_WHAT THIS TASK INVOLVES_
Tally the lines in the listing below that contain the string "компания", matching case exactly. Reply with the number alone.

[Opening WORKING DATA section]

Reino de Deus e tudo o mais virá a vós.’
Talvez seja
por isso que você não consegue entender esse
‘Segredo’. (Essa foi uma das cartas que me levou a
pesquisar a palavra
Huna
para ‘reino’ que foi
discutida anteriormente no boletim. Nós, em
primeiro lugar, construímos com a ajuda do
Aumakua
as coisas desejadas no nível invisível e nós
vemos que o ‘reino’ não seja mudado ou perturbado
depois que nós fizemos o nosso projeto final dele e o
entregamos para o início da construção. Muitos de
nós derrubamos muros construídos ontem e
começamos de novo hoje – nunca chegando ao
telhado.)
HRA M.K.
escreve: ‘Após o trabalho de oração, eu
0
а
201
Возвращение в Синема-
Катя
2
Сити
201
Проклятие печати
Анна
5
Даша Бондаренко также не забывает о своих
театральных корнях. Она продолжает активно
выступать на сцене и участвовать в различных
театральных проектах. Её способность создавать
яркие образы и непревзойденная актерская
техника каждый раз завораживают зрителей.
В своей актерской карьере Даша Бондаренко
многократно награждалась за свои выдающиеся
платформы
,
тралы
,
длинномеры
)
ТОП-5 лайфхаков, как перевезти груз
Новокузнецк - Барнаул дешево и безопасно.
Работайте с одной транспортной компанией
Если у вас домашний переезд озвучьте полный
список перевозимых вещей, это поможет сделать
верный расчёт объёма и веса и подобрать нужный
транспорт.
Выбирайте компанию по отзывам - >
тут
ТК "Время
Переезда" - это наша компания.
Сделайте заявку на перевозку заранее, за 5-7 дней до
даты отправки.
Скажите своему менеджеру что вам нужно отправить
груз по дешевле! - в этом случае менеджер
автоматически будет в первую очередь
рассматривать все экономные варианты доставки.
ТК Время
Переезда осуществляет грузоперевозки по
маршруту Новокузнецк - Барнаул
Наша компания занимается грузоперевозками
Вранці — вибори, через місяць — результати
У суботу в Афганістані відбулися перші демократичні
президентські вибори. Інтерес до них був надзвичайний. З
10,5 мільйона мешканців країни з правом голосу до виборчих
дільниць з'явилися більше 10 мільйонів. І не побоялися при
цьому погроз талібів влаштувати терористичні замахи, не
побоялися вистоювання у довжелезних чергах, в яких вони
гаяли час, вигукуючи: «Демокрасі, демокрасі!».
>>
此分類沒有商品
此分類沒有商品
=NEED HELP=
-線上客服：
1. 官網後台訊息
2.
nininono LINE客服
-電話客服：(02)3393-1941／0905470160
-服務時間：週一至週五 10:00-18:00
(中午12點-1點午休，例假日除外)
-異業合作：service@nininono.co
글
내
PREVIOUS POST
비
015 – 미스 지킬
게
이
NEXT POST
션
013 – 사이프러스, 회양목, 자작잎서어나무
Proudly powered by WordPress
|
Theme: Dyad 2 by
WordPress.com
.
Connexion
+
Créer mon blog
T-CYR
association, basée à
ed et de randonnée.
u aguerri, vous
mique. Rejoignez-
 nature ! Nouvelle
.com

[Closing WORKING DATA section]

_RESULT OF THIS EXERCISE_
2